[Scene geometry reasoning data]
- Opening Delimiter -

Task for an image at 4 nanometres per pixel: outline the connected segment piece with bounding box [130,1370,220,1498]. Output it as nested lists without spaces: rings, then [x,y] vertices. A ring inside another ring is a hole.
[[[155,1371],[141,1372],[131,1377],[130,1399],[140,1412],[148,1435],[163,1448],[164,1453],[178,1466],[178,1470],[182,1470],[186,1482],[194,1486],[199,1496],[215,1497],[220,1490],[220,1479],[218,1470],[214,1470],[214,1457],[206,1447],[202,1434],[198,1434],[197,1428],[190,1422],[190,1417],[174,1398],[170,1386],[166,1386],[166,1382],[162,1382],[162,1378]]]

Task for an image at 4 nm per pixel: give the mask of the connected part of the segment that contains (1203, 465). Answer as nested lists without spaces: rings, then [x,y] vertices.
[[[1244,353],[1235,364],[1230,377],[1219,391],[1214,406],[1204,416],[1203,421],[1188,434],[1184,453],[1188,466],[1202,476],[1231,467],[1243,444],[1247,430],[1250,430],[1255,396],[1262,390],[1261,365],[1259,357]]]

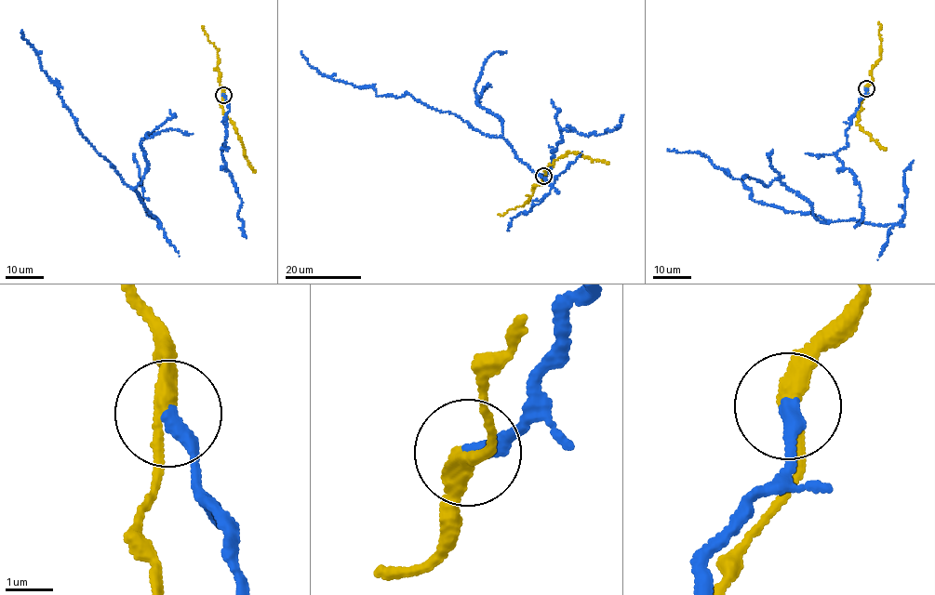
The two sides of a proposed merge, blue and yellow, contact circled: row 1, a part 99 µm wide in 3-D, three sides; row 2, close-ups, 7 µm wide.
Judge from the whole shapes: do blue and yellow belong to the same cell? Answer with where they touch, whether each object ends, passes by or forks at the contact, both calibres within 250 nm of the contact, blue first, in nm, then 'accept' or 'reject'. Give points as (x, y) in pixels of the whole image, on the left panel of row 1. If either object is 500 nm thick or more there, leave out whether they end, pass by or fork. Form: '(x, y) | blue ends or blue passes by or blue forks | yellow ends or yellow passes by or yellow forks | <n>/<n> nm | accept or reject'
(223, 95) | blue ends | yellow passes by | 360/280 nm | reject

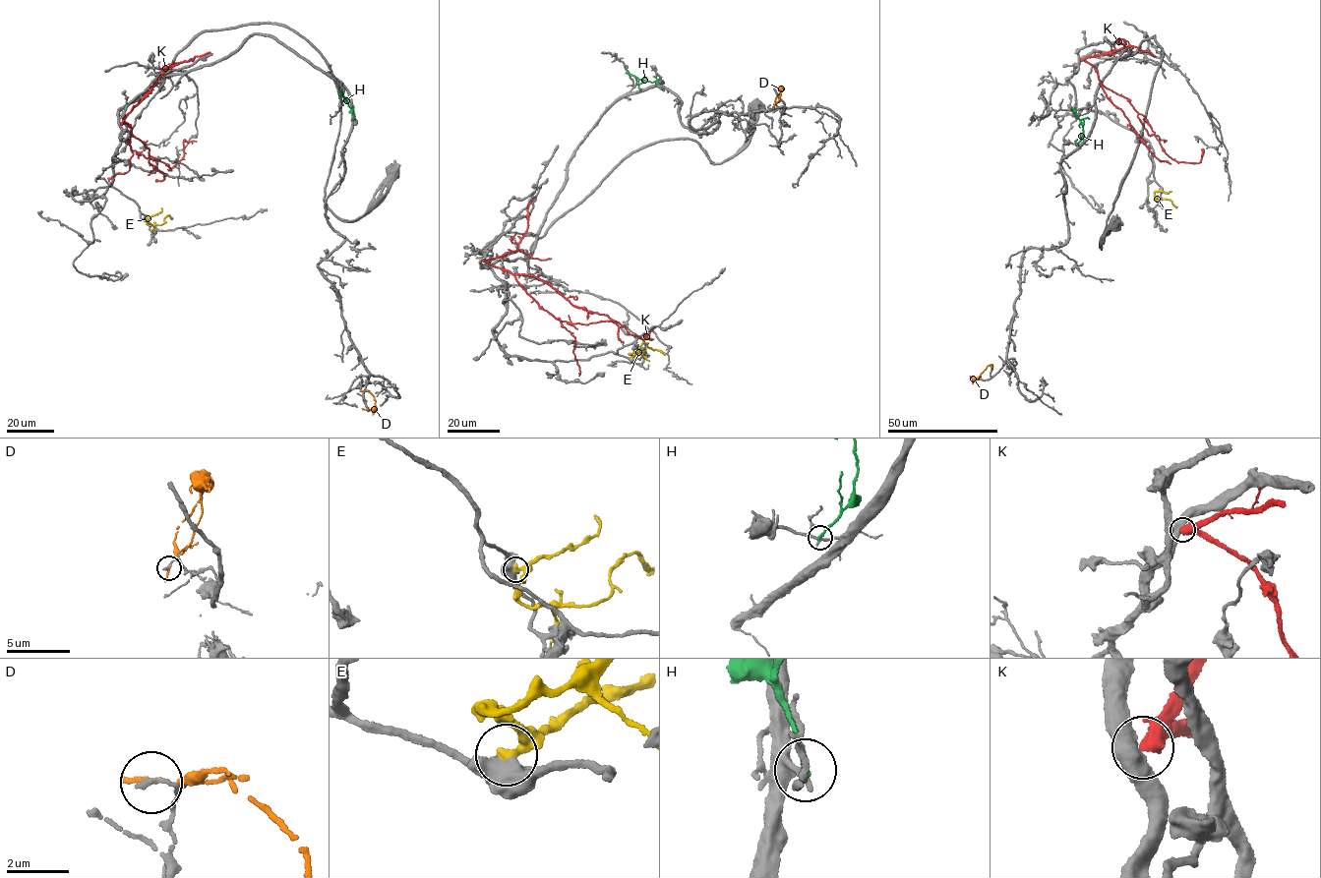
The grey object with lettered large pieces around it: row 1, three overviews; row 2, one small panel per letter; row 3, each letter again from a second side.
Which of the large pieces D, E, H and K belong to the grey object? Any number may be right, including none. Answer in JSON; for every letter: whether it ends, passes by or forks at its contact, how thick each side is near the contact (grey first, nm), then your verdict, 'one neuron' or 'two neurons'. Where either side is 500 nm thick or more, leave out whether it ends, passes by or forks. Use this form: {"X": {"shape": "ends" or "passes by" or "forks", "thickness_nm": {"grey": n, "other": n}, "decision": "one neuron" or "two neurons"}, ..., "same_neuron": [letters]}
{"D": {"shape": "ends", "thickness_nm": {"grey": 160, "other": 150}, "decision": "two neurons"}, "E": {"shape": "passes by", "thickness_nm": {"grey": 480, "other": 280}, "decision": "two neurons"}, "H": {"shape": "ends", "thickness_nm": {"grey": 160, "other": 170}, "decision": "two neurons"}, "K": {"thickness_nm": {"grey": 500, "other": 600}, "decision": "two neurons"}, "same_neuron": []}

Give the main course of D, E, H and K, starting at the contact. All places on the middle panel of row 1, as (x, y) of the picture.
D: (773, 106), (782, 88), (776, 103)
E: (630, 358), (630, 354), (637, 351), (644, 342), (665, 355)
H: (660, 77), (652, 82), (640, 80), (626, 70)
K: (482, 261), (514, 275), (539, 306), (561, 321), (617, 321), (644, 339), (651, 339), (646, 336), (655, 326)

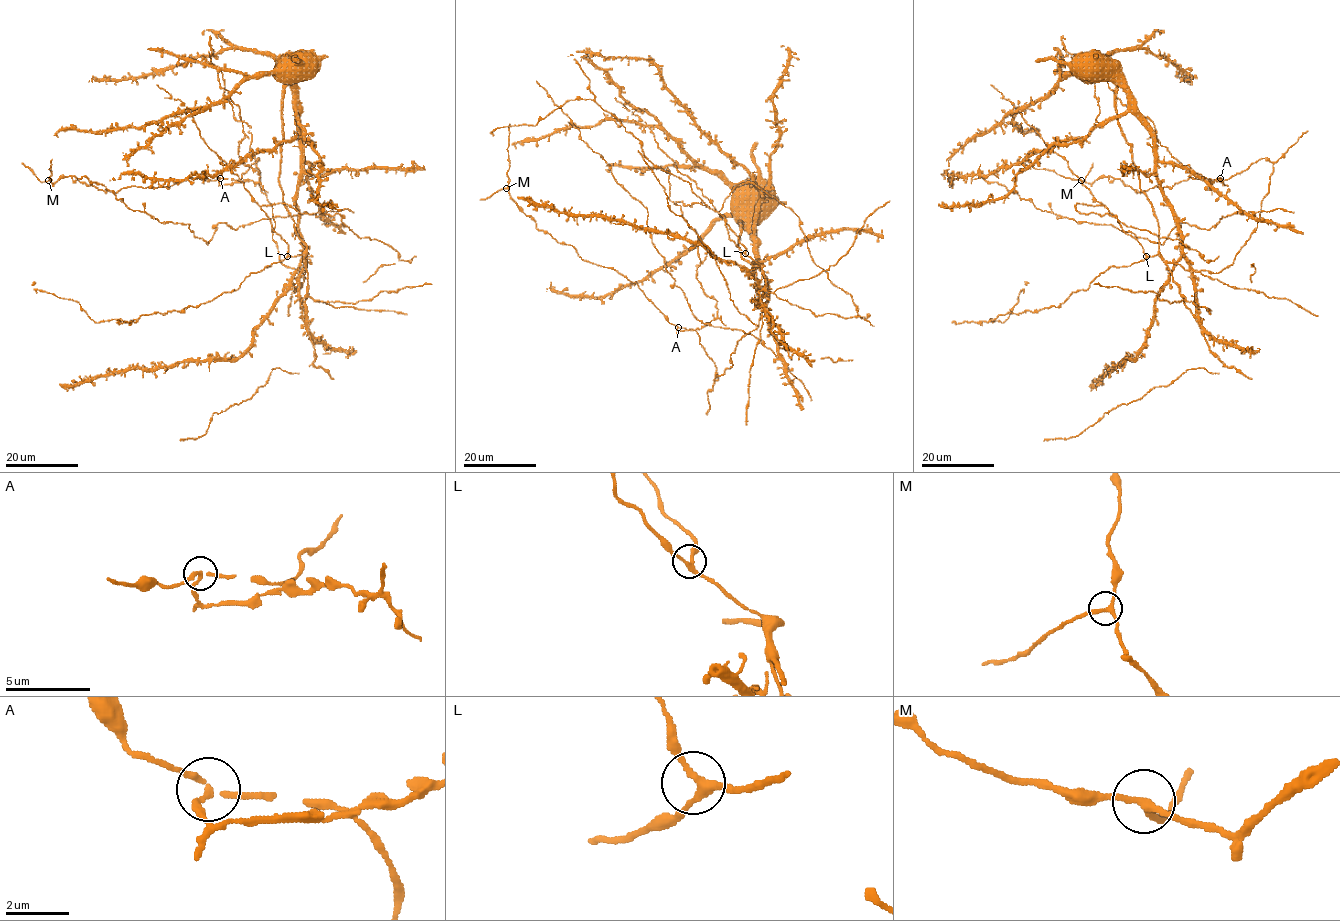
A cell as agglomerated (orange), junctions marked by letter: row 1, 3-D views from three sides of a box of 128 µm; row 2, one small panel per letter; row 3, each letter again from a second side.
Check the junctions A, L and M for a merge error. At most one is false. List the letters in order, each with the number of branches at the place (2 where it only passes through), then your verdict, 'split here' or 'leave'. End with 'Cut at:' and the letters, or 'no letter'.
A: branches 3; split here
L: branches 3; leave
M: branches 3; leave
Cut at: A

- Closing Delimiter -

## YOUR OBJECTIVE:
For the string "sides", filter the data and copy out each line where it occurs.

## RESPONSE AREA:
The two sides of a proposed merge, blue and yellow, contact circled: row 1, a part 99 µm wide in 3-D, three sides; row 2, close-ups, 7 µm wide.
A cell as agglomerated (orange), junctions marked by letter: row 1, 3-D views from three sides of a box of 128 µm; row 2, one small panel per letter; row 3, each letter again from a second side.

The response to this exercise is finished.